October employment and September monthly GDP, for a set of variables tracked by the NBER’s BCDC:

Figure 1: Nonfarm Payroll (NFP) activity from CES (blue), mean NFP from the first benchmark (blue), employment (orange), industrial production (red), personal income excluding current transfers in -Ch.2017$ (bright green), production sales and trade in Ch.2017$ (black), consumption in Ch.2017$ (blue), and and monthly GDP in Ch.2017$ (pink), GDP (green bars), all log normalized to 2021M11=0. Source: BLS via FRED, Federal Reserve, BEA 2024Q3 1st release, S&P Global Market Insights (with Macroeconomic Advisers, IHS Markit) (11/1/2024), and author’s calculations.

Other available indicators tend to be higher, including the accident index for September, and vehicle miles traveled (VMT) in August.

Figure 2: Preliminary Nonfarm Payroll (NFP) benchmark (dark blue), employment adjusted using CBO immigration estimates through 2024 (orange), manufacturing output (red), personal income excluding current transfers by Ch.2017$ (light green), retail sales in 1999M12$ (dark), vehicle miles traveled (VMT) (chartreuse), and coincident index (pink), GDO (blue bars), all logs normalized to 2021M11=0. The early benchmark is the official NFP which is adjusted by the ratio of total states to CES total states. Source: Philadelphia Fed, Federal Reserve via FRED, BEA 2024Q2 third release / annual update, and the author’s calculations.
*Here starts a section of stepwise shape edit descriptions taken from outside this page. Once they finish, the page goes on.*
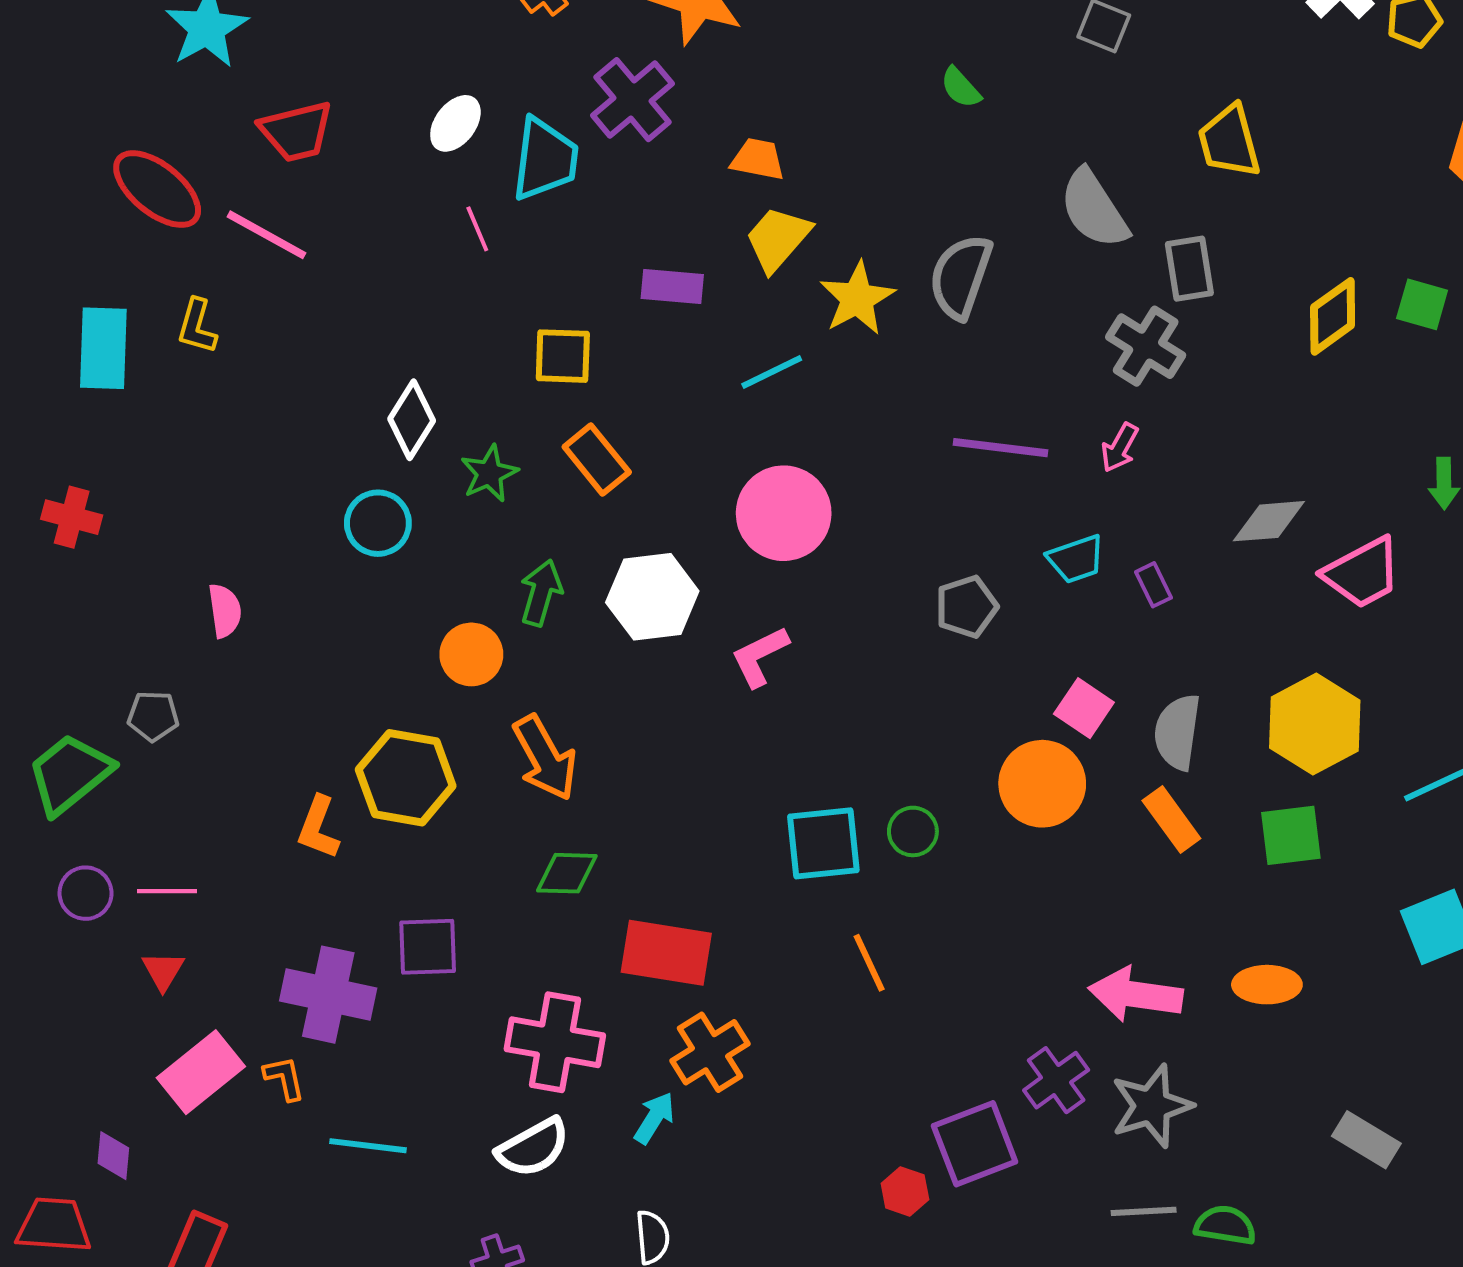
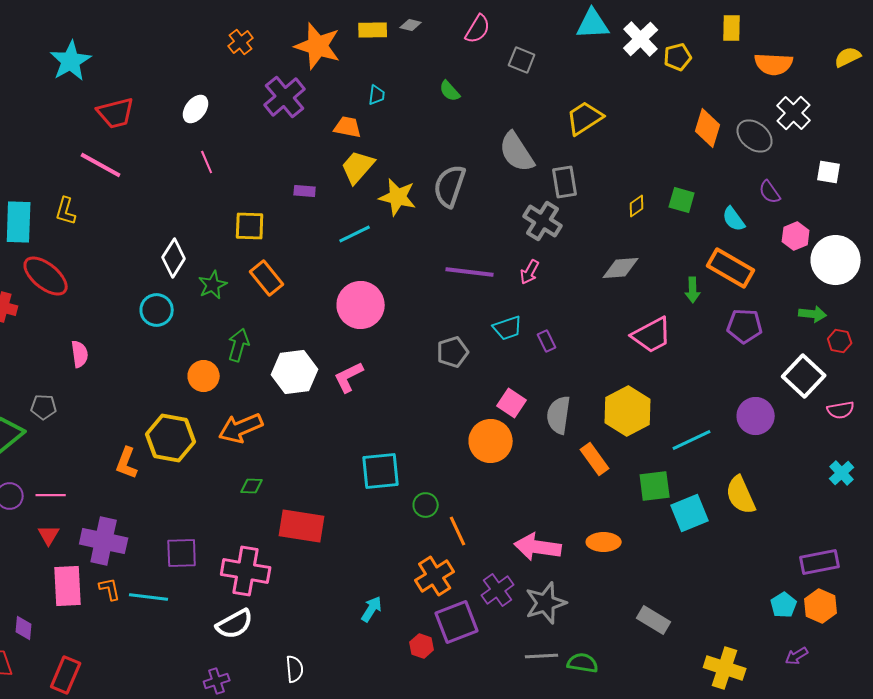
yellow trapezoid: (1229, 141) -> (585, 118), turned 72
cyan trapezoid: (545, 159) -> (377, 95), moved, size x0.5
red ellipse: (157, 189) -> (46, 276), moved
purple rectangle: (672, 286) -> (305, 191), size x0.7
yellow star: (857, 298) -> (398, 197), turned -30
yellow diamond: (1333, 316) -> (637, 206), size x0.6
gray diamond: (1269, 521) -> (621, 268), moved
white hexagon: (652, 597) -> (295, 372), moved
orange arrow: (545, 758) -> (241, 428), turned 96
orange rectangle: (1171, 820) -> (595, 459), moved
green circle: (913, 831) -> (426, 505), moved
green square: (1291, 835) -> (655, 486), moved
green diamond: (567, 873) -> (252, 486), size x0.7
purple square: (428, 947) -> (182, 553), moved
orange line: (869, 963) -> (458, 531), moved
purple cross: (328, 995) -> (104, 541), moved
orange cross: (710, 1052) -> (435, 576), moved
pink rectangle: (201, 1072) -> (68, 586), turned -54
cyan arrow: (654, 1118) -> (372, 609), moved
cyan line: (368, 1146) -> (149, 597), moved

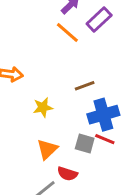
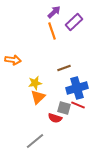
orange line: (67, 32) -> (52, 31), turned 30
orange triangle: (47, 149) -> (38, 97), moved
red semicircle: (67, 174) -> (55, 118), moved

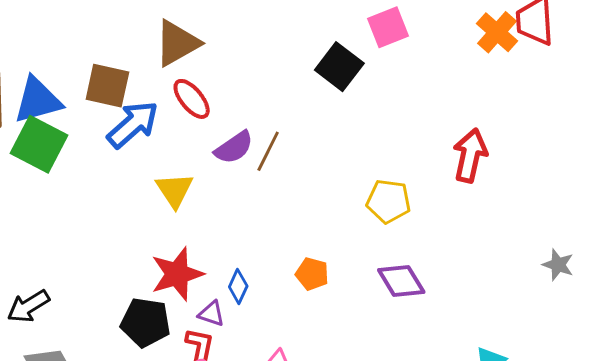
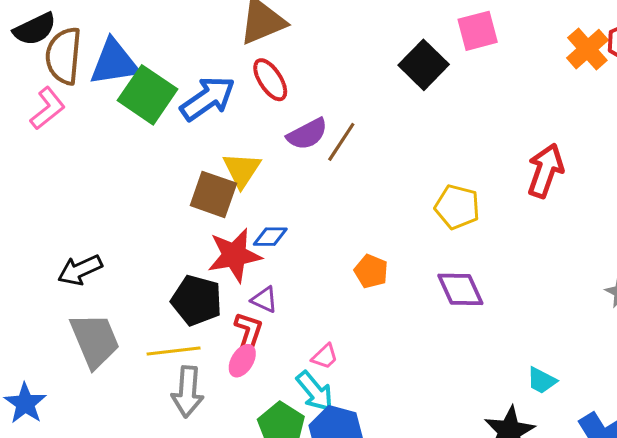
brown square: (107, 86) -> (213, 194), moved
green square: (39, 144) -> (147, 95), moved
blue diamond: (238, 287) -> (270, 237), moved, turned 60

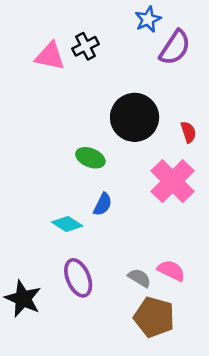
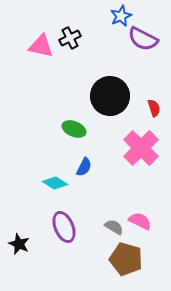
purple semicircle: (175, 48) -> (143, 39), turned 84
black star: (23, 299) -> (19, 244), size x0.7

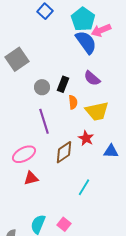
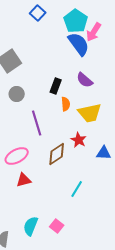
pink arrow: (101, 30) -> (94, 32), turned -36
gray circle: (42, 87) -> (17, 94), moved

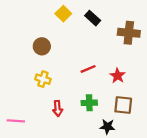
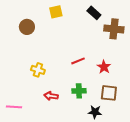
yellow square: (63, 14) -> (56, 12), turned 32
black rectangle: (93, 18) -> (94, 13), moved
brown circle: (42, 46) -> (27, 27), moved
red arrow: (58, 108) -> (51, 96), turned 104

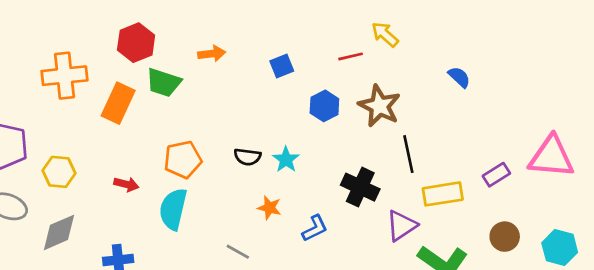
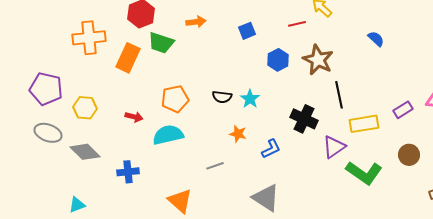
cyan semicircle: (173, 209) -> (168, 135), turned 64
gray diamond: (59, 232) -> (85, 152), turned 68
gray line: (238, 252) -> (215, 166), turned -48

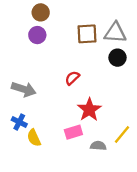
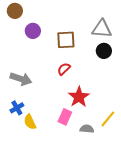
brown circle: (41, 12) -> (15, 11), moved
brown square: (87, 34) -> (66, 40), moved
blue cross: (19, 122) -> (17, 108), turned 32
pink rectangle: (73, 132) -> (65, 117), turned -49

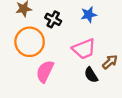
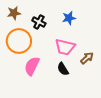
pink trapezoid: (84, 49) -> (65, 47), turned 35
black semicircle: (91, 75) -> (63, 69), moved

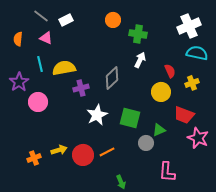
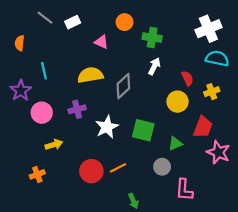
pink triangle: (46, 38) -> (101, 42), moved
yellow semicircle: (64, 68) -> (90, 75), moved
purple cross: (81, 88) -> (77, 109), moved
red trapezoid: (184, 115) -> (203, 127), turned -90
gray circle: (146, 143) -> (162, 167), moved
yellow arrow: (59, 150) -> (54, 145), moved

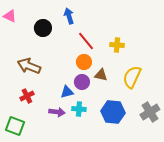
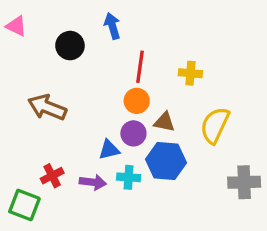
red line: (86, 41) -> (140, 67), turned 48
red cross: (27, 96) -> (52, 176), moved
blue hexagon: (113, 112) -> (166, 161), moved
gray cross: (150, 112) -> (244, 182), turned 30

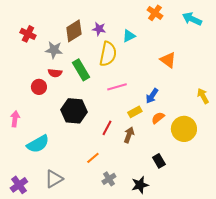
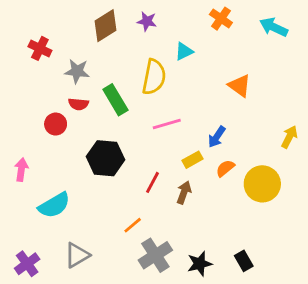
purple star: (99, 29) -> (147, 21), moved
brown diamond: (74, 31) -> (105, 26), moved
yellow arrow: (203, 96) -> (289, 137), turned 56
black rectangle: (159, 161) -> (244, 261), moved
gray cross: (109, 179) -> (155, 255), size x1.6

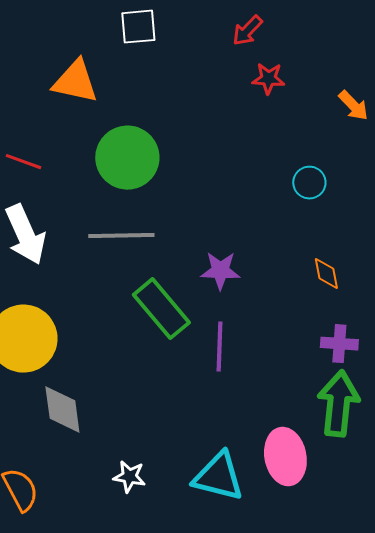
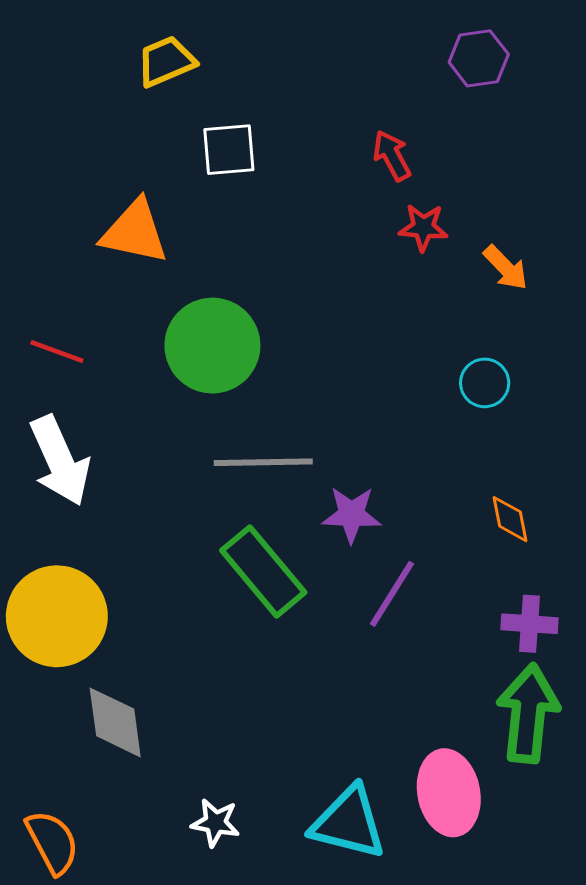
red arrow: (247, 31) -> (392, 156), turned 108
orange arrow: (353, 106) -> (506, 268), moved
gray line: (121, 236) -> (263, 462), moved
purple line: (219, 347) -> (392, 594), moved, turned 30

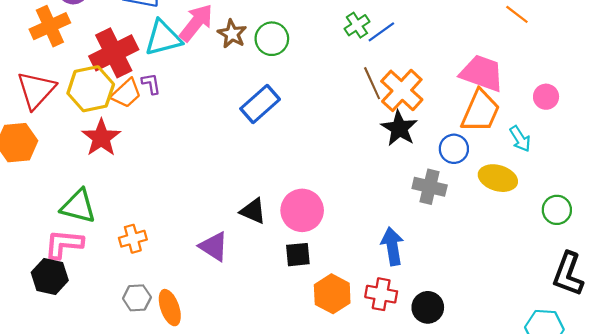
High frequency (weekly) indicators are mixed, Lewis-Mertens-Stock WEI at 2.1%, and Baumeister-Leiva-Leon-Sims WECI at 1.5% (assuming a 2% trend).

Figure 3: Lewis-Mertens-Stock Weekly Economic Index (blue), and Baumeister-Leiva-Leon-Sims Weekly Economic Conditions Index for US and 2% trend (tan), all y/y growth rate in %. Source: NY Fed via FRED, WECI, accessed 11/1/2024, and author’s calculations.

GDPNow for Q4 is 2.3% today; The NY Fed is now at 2.01%.